Il y en a pour tous les goûts : Albanaises, Tchétchènes, Nigérianes, qui se répartissent sur les boulevards extérieurs de Paris, chacune ayant des territoires ; il y a la petite industrie familiale (si je puis dire) des autochtones qui font ça en camionnettes dans le bois de Vincennes ; il y a les travelos brésiliens du bois de Boulogne ; il y a les escort girls et toutes les putes de luxe qui hantent (!) les palaces et naturellement les services vendus sur Internet.Et cette multiplication de la ressource n'a pas fait diminuer le nombre des clients, ce qui n'a rien d'anormal, puisqu'il y aura toujours les timides, les moches, les infirmes, les mecs qui n'aiment pas faire des phrases, et ceux qui veulent un coup rapide et sans problème avec une fille canon (Robert De Niro il y a quelques années au Bristol, ou non canon Dominique Strauss-Kahn vers huit heures et demie au Sofitel de New-York en mai 2011) qui fourniront la clientèle.
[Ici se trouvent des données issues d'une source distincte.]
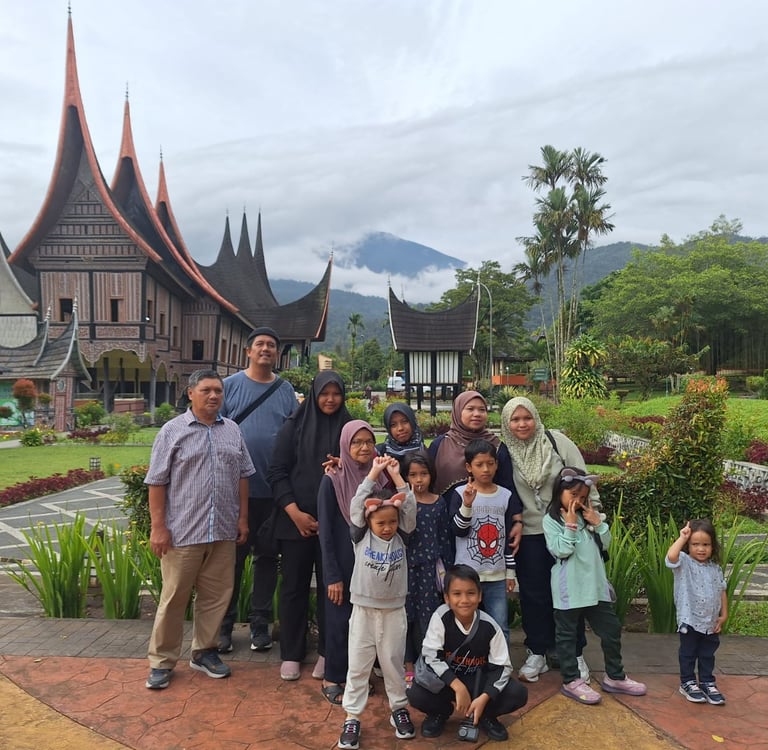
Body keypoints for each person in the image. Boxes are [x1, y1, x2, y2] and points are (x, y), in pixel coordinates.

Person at [144, 369, 255, 690]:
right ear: (190, 393)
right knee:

Voir sur ça, une fois de plus, et comme toujours, Michel Houellebecq dans ‘’Extension du domaine de la lutte’’, un de ses plus grands livres : le libéralisme économique, les disparités invraisemblables qu'il créé comporte son pendant sexuel : mêmes orientations et mêmes conséquences.
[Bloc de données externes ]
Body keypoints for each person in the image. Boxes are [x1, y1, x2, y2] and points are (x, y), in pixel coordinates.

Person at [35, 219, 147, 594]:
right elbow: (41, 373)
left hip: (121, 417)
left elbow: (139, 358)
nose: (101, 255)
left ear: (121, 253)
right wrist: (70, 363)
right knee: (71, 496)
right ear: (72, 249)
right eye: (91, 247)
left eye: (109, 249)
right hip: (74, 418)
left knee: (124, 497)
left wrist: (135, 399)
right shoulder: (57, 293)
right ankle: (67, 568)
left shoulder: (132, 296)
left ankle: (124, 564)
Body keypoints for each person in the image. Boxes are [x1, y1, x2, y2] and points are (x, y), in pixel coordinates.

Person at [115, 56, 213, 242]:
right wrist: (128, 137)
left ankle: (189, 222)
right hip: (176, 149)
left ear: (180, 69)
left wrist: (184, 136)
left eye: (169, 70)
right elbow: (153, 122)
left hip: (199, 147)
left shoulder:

Dans La Dérobade il y a des scènes-choc d'une grande violence, d'une vraie violence, qui n'est pas la violence des étripailles des films gore ou des bastons blockbustés, mais la violence mauvaise des situations tragiques et de la misère humaine. Et des pauvres gars tristes qui viennent s'épancher auprès d'une fille à peau douce et tarifée, et puis tirent furtivement leur coup parce qu'il faut bien en finir (‘’Après…ma foi on conclut parce qu'on ne trouve pas toujours de porte de sortie’’ ; Louis Aragon dans ‘’Les voyageurs de l'impériale’’). Le drame, c’est qu’on se demande ce qu’on peut y faire : pénaliser les clients ? Le moralisme d'aujourd'hui – c'est-à-dire la dictature du Bien imposée à la société – est un des plus pesants et gluants marécages dont nous souffrons. La société n'a pas à être morale… Miou-Miou n'a évidemment pas fait une carrière exemplaire ; mais elle avait de la qualité, du piquant, de l'émotion. Elle est là, en incarnant Marie, pauvre fille résignée puis révoltée, d’une justesse d’expression extraordinaire. Daniel Duval, trop beau ténébreux pour qu'on ne le confine pas dans un type de rôles, montrait là qu'il pouvait aussi frapper fort et juste… Et le reste de la distribution est d’un très beau niveau, notamment Niels Arestrup, voyou calme et sanguinaire, Guy Kerner, client sadique qui déchire Marie et Madame Pédro Martine Ferrière sévère tenancière de bordel bien tenu.Un défaut : la musique de Vladimir Cosma, que j’ai trouvée niaise et datée.